§ **Task**: Rewrite only the data below from the line holding "genus: Pyralis" through the end of the data, inclusive, substituting "binomial name" for "scientific name" and keeping everything else unchanged.

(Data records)
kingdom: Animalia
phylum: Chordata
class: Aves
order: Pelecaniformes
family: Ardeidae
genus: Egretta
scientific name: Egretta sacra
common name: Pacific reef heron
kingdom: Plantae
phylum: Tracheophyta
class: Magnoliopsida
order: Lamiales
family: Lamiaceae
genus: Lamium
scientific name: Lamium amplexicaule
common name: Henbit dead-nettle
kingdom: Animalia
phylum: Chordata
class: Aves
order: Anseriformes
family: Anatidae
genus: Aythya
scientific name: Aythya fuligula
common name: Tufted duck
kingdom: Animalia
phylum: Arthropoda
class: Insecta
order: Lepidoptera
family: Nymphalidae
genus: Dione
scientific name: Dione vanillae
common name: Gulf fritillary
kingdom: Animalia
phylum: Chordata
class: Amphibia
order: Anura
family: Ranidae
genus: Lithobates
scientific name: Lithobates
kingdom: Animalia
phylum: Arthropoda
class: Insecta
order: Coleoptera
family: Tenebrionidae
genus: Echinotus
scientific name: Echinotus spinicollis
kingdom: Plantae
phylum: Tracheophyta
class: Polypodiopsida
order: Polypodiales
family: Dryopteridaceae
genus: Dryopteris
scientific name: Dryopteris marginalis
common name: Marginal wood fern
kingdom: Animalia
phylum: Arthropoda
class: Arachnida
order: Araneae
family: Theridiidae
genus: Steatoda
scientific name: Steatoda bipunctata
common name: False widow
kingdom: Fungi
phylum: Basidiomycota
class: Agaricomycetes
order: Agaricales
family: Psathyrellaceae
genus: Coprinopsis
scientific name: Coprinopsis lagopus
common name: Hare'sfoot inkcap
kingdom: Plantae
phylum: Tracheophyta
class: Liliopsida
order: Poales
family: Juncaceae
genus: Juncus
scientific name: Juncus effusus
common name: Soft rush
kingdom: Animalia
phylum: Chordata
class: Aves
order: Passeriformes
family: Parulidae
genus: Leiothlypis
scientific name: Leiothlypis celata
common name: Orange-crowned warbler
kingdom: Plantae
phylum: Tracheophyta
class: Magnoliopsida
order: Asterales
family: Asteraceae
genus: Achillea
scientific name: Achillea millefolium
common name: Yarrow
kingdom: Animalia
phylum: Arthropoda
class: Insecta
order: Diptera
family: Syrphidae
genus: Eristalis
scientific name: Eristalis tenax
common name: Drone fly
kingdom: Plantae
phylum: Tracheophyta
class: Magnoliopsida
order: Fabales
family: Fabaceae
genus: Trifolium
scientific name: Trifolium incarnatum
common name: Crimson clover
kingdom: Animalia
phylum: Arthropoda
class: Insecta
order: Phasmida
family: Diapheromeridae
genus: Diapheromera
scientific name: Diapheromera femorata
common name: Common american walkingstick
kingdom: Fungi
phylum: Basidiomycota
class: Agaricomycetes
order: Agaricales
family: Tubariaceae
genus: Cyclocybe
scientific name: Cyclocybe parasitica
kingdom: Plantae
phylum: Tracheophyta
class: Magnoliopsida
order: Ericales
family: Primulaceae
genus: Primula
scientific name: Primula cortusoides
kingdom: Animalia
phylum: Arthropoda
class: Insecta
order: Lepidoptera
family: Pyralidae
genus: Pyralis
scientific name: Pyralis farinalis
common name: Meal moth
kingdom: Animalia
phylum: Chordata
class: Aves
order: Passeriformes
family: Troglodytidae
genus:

§ **Correct response**:
genus: Pyralis
binomial name: Pyralis farinalis
common name: Meal moth
kingdom: Animalia
phylum: Chordata
class: Aves
order: Passeriformes
family: Troglodytidae
genus:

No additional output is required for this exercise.